--- What the task asks ---
The records must be returned word for word.

--- Supplied records ---
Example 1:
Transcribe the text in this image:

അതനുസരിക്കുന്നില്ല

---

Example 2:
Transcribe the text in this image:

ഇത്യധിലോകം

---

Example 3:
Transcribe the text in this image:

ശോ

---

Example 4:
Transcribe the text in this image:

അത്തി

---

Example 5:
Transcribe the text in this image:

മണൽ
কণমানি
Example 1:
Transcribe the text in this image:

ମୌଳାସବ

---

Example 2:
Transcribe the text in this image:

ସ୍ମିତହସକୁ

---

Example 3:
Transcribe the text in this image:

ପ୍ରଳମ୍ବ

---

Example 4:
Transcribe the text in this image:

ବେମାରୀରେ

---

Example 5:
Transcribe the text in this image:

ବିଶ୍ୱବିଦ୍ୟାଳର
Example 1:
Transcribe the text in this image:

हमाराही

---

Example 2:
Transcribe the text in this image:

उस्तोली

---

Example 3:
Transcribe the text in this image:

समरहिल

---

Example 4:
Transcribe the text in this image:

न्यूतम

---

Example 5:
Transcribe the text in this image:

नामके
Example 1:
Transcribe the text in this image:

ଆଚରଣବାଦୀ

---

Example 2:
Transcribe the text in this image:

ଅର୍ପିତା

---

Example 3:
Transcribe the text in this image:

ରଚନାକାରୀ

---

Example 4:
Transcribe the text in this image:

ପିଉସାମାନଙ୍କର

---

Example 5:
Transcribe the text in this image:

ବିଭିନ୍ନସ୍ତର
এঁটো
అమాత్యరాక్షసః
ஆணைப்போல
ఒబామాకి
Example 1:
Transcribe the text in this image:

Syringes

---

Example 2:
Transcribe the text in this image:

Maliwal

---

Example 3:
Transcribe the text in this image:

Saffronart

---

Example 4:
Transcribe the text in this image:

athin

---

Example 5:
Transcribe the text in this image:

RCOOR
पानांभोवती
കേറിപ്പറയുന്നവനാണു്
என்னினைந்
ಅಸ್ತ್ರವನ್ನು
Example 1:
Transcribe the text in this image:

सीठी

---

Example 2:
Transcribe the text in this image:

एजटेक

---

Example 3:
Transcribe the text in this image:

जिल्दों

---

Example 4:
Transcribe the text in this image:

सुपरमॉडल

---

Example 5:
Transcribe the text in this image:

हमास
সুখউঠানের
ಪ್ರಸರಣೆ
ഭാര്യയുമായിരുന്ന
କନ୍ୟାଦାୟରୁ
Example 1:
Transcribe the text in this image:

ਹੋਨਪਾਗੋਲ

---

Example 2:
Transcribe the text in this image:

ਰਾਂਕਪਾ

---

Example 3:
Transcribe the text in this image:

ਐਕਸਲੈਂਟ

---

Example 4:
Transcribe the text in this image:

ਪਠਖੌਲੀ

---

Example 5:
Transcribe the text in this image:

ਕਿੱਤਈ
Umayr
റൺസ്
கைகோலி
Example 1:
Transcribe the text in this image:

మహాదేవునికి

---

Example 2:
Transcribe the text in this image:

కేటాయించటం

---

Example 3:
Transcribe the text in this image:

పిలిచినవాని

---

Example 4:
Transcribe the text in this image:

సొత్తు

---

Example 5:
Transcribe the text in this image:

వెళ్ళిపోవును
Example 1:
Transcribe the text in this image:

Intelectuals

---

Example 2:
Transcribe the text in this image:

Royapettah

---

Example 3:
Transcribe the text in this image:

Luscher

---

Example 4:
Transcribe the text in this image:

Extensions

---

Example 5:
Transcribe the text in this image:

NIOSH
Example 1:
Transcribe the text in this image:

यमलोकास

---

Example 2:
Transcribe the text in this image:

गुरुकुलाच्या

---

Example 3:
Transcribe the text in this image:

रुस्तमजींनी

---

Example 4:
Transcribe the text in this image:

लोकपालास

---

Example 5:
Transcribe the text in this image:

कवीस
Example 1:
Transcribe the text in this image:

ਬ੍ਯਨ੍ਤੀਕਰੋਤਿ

--- Output below ---
Example 1:
Transcribe the text in this image:

അതനുസരിക്കുന്നില്ല

---

Example 2:
Transcribe the text in this image:

ഇത്യധിലോകം

---

Example 3:
Transcribe the text in this image:

ശോ

---

Example 4:
Transcribe the text in this image:

അത്തി

---

Example 5:
Transcribe the text in this image:

മണൽ
কণমানি
Example 1:
Transcribe the text in this image:

ମୌଳାସବ

---

Example 2:
Transcribe the text in this image:

ସ୍ମିତହସକୁ

---

Example 3:
Transcribe the text in this image:

ପ୍ରଳମ୍ବ

---

Example 4:
Transcribe the text in this image:

ବେମାରୀରେ

---

Example 5:
Transcribe the text in this image:

ବିଶ୍ୱବିଦ୍ୟାଳର
Example 1:
Transcribe the text in this image:

हमाराही

---

Example 2:
Transcribe the text in this image:

उस्तोली

---

Example 3:
Transcribe the text in this image:

समरहिल

---

Example 4:
Transcribe the text in this image:

न्यूतम

---

Example 5:
Transcribe the text in this image:

नामके
Example 1:
Transcribe the text in this image:

ଆଚରଣବାଦୀ

---

Example 2:
Transcribe the text in this image:

ଅର୍ପିତା

---

Example 3:
Transcribe the text in this image:

ରଚନାକାରୀ

---

Example 4:
Transcribe the text in this image:

ପିଉସାମାନଙ୍କର

---

Example 5:
Transcribe the text in this image:

ବିଭିନ୍ନସ୍ତର
এঁটো
అమాత్యరాక్షసః
ஆணைப்போல
ఒబామాకి
Example 1:
Transcribe the text in this image:

Syringes

---

Example 2:
Transcribe the text in this image:

Maliwal

---

Example 3:
Transcribe the text in this image:

Saffronart

---

Example 4:
Transcribe the text in this image:

athin

---

Example 5:
Transcribe the text in this image:

RCOOR
पानांभोवती
കേറിപ്പറയുന്നവനാണു്
என்னினைந்
ಅಸ್ತ್ರವನ್ನು
Example 1:
Transcribe the text in this image:

सीठी

---

Example 2:
Transcribe the text in this image:

एजटेक

---

Example 3:
Transcribe the text in this image:

जिल्दों

---

Example 4:
Transcribe the text in this image:

सुपरमॉडल

---

Example 5:
Transcribe the text in this image:

हमास
সুখউঠানের
ಪ್ರಸರಣೆ
ഭാര്യയുമായിരുന്ന
କନ୍ୟାଦାୟରୁ
Example 1:
Transcribe the text in this image:

ਹੋਨਪਾਗੋਲ

---

Example 2:
Transcribe the text in this image:

ਰਾਂਕਪਾ

---

Example 3:
Transcribe the text in this image:

ਐਕਸਲੈਂਟ

---

Example 4:
Transcribe the text in this image:

ਪਠਖੌਲੀ

---

Example 5:
Transcribe the text in this image:

ਕਿੱਤਈ
Umayr
റൺസ്
கைகோலி
Example 1:
Transcribe the text in this image:

మహాదేవునికి

---

Example 2:
Transcribe the text in this image:

కేటాయించటం

---

Example 3:
Transcribe the text in this image:

పిలిచినవాని

---

Example 4:
Transcribe the text in this image:

సొత్తు

---

Example 5:
Transcribe the text in this image:

వెళ్ళిపోవును
Example 1:
Transcribe the text in this image:

Intelectuals

---

Example 2:
Transcribe the text in this image:

Royapettah

---

Example 3:
Transcribe the text in this image:

Luscher

---

Example 4:
Transcribe the text in this image:

Extensions

---

Example 5:
Transcribe the text in this image:

NIOSH
Example 1:
Transcribe the text in this image:

यमलोकास

---

Example 2:
Transcribe the text in this image:

गुरुकुलाच्या

---

Example 3:
Transcribe the text in this image:

रुस्तमजींनी

---

Example 4:
Transcribe the text in this image:

लोकपालास

---

Example 5:
Transcribe the text in this image:

कवीस
Example 1:
Transcribe the text in this image:

ਬ੍ਯਨ੍ਤੀਕਰੋਤਿ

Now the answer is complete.